*Required action:*
Print nothing except the lines of the listing below from the line with "M137 932V827L141 721 151 633" to the line with "M352 493 383 617", each exactly as written, both ends included.

*Data to process:*
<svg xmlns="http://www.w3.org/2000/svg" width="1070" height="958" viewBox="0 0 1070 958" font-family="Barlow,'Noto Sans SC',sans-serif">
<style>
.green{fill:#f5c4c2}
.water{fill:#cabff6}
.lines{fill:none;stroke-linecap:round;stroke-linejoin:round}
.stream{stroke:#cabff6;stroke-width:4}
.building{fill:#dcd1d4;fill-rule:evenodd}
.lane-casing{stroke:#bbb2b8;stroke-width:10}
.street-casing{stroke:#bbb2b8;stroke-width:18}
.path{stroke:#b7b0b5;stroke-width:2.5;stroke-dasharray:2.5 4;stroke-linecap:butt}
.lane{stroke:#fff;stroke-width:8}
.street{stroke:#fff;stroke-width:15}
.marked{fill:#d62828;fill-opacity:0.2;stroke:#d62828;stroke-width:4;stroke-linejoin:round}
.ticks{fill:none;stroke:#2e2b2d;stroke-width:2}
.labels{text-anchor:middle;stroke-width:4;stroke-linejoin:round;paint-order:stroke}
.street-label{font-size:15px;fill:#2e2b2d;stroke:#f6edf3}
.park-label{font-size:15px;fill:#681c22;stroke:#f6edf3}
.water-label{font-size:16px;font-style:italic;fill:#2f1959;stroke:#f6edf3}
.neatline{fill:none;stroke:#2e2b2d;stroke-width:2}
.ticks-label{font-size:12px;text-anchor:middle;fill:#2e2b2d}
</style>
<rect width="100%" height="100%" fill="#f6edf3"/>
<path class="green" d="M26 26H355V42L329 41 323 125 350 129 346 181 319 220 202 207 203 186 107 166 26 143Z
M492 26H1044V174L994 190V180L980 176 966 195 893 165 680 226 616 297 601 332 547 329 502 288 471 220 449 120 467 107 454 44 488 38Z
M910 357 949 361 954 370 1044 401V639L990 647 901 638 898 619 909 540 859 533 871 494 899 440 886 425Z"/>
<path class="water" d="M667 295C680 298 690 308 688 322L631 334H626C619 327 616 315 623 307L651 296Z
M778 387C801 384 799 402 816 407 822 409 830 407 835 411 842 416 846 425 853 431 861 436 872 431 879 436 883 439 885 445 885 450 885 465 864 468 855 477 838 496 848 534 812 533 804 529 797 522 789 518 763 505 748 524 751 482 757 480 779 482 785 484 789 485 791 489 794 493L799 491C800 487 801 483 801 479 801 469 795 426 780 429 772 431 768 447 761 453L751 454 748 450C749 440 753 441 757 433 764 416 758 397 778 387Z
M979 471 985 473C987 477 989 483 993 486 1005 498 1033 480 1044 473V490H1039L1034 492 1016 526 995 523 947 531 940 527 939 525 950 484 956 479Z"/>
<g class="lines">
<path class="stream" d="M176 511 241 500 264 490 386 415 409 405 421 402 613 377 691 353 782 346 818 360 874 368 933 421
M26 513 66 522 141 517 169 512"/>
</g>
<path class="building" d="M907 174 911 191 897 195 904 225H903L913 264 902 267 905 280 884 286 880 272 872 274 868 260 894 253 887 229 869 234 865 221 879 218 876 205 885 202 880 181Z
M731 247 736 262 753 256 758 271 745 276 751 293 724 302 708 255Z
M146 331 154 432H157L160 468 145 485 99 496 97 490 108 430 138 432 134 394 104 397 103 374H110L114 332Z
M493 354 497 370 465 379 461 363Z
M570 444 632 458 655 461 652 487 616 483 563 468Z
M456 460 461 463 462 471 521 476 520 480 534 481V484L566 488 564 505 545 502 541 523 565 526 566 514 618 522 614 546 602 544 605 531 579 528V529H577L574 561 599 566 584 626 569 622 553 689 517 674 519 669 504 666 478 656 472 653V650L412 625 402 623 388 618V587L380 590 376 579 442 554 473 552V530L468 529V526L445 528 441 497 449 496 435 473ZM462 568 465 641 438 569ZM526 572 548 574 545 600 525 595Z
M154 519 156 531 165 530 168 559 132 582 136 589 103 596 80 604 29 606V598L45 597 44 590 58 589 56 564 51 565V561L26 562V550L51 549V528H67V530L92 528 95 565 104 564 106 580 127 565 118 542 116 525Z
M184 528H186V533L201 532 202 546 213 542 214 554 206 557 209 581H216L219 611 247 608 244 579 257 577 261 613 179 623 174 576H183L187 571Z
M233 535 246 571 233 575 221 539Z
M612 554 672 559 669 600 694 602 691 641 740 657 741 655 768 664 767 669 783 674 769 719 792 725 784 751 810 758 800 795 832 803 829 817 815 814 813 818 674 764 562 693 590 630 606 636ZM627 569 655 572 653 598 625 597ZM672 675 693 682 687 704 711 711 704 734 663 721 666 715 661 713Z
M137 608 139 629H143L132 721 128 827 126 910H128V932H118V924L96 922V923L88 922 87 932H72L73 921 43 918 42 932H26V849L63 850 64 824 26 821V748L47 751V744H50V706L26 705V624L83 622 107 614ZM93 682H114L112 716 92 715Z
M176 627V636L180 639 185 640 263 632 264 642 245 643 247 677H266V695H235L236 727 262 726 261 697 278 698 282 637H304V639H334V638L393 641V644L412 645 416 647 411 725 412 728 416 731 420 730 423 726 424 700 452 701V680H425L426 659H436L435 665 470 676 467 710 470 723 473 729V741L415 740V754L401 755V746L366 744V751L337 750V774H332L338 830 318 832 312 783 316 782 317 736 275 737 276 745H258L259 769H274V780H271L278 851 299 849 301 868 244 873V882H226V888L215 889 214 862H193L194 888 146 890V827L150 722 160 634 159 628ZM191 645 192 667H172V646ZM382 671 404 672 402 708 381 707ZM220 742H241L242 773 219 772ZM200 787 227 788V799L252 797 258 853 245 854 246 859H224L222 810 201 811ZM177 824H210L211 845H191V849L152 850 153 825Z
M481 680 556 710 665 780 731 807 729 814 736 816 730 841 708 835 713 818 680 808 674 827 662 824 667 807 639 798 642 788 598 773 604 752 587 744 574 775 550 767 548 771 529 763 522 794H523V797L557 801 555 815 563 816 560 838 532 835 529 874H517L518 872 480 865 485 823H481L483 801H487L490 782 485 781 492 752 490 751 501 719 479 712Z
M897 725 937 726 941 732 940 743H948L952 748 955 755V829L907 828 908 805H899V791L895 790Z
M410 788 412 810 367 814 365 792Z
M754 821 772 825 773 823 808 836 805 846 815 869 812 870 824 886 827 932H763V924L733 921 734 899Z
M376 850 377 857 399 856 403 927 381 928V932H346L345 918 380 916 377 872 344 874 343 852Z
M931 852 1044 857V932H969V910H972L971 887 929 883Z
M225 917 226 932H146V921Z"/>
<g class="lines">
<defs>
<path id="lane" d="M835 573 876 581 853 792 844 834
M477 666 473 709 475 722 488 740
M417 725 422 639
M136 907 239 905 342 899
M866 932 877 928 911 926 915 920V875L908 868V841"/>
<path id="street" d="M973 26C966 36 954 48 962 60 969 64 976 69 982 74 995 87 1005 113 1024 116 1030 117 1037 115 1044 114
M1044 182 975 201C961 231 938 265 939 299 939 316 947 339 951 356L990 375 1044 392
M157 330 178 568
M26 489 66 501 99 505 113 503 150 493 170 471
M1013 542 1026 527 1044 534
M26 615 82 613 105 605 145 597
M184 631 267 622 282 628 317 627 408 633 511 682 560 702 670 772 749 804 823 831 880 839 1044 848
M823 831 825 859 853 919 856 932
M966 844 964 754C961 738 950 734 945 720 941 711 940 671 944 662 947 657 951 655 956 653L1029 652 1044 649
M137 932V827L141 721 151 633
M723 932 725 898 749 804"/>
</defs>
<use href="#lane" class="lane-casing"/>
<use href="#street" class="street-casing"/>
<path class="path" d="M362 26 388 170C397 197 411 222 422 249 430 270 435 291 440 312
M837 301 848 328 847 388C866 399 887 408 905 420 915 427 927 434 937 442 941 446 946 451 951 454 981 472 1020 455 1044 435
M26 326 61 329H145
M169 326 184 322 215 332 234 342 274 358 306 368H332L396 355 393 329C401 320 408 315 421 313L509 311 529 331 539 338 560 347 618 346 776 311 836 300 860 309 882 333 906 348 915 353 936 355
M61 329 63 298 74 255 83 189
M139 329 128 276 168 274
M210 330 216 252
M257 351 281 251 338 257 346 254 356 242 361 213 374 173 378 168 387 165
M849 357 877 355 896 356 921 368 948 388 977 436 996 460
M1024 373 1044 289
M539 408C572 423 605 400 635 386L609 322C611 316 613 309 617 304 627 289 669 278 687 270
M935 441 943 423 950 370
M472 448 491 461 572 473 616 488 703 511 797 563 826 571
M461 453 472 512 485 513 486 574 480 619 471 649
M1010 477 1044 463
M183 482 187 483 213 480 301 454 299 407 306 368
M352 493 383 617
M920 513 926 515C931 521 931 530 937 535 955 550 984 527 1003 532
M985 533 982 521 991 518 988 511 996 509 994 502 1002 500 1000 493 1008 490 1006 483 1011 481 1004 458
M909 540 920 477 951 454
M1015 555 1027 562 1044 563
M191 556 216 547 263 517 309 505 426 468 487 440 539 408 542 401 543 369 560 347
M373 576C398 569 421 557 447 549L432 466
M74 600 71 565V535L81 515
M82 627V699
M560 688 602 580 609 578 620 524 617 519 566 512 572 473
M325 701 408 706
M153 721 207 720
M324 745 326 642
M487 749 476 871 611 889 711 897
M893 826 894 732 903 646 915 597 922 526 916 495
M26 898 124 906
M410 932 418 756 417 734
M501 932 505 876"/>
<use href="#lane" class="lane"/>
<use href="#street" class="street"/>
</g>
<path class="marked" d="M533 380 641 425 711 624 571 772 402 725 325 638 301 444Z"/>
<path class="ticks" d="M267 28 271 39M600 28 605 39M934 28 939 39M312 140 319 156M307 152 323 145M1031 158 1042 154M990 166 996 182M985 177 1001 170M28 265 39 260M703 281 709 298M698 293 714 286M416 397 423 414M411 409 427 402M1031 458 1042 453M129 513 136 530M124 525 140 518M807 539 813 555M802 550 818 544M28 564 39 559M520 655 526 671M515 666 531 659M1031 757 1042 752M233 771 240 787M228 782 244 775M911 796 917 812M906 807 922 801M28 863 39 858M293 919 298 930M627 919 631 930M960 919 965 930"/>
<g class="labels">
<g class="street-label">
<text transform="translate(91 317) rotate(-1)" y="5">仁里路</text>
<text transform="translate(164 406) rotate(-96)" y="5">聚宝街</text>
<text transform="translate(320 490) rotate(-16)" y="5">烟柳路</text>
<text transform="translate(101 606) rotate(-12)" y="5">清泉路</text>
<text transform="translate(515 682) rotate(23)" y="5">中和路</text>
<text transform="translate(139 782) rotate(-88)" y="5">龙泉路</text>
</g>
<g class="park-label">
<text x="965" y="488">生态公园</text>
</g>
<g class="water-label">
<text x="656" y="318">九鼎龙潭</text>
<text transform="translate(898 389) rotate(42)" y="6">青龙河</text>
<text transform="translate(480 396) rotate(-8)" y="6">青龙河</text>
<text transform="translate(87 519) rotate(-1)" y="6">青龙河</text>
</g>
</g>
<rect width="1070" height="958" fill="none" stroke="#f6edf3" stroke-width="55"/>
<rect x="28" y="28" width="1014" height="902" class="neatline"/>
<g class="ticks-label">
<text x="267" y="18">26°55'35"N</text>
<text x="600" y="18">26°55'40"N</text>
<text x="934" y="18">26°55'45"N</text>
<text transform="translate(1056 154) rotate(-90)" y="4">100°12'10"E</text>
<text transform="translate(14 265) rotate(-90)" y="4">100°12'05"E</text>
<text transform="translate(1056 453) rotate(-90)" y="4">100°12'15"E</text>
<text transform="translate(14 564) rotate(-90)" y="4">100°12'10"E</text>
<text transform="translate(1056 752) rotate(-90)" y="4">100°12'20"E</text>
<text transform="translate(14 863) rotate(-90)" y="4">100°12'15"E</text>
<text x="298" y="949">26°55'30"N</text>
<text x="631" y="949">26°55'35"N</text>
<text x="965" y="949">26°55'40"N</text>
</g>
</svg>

*Written response:*
M137 932V827L141 721 151 633
M723 932 725 898 749 804"/>
</defs>
<use href="#lane" class="lane-casing"/>
<use href="#street" class="street-casing"/>
<path class="path" d="M362 26 388 170C397 197 411 222 422 249 430 270 435 291 440 312
M837 301 848 328 847 388C866 399 887 408 905 420 915 427 927 434 937 442 941 446 946 451 951 454 981 472 1020 455 1044 435
M26 326 61 329H145
M169 326 184 322 215 332 234 342 274 358 306 368H332L396 355 393 329C401 320 408 315 421 313L509 311 529 331 539 338 560 347 618 346 776 311 836 300 860 309 882 333 906 348 915 353 936 355
M61 329 63 298 74 255 83 189
M139 329 128 276 168 274
M210 330 216 252
M257 351 281 251 338 257 346 254 356 242 361 213 374 173 378 168 387 165
M849 357 877 355 896 356 921 368 948 388 977 436 996 460
M1024 373 1044 289
M539 408C572 423 605 400 635 386L609 322C611 316 613 309 617 304 627 289 669 278 687 270
M935 441 943 423 950 370
M472 448 491 461 572 473 616 488 703 511 797 563 826 571
M461 453 472 512 485 513 486 574 480 619 471 649
M1010 477 1044 463
M183 482 187 483 213 480 301 454 299 407 306 368
M352 493 383 617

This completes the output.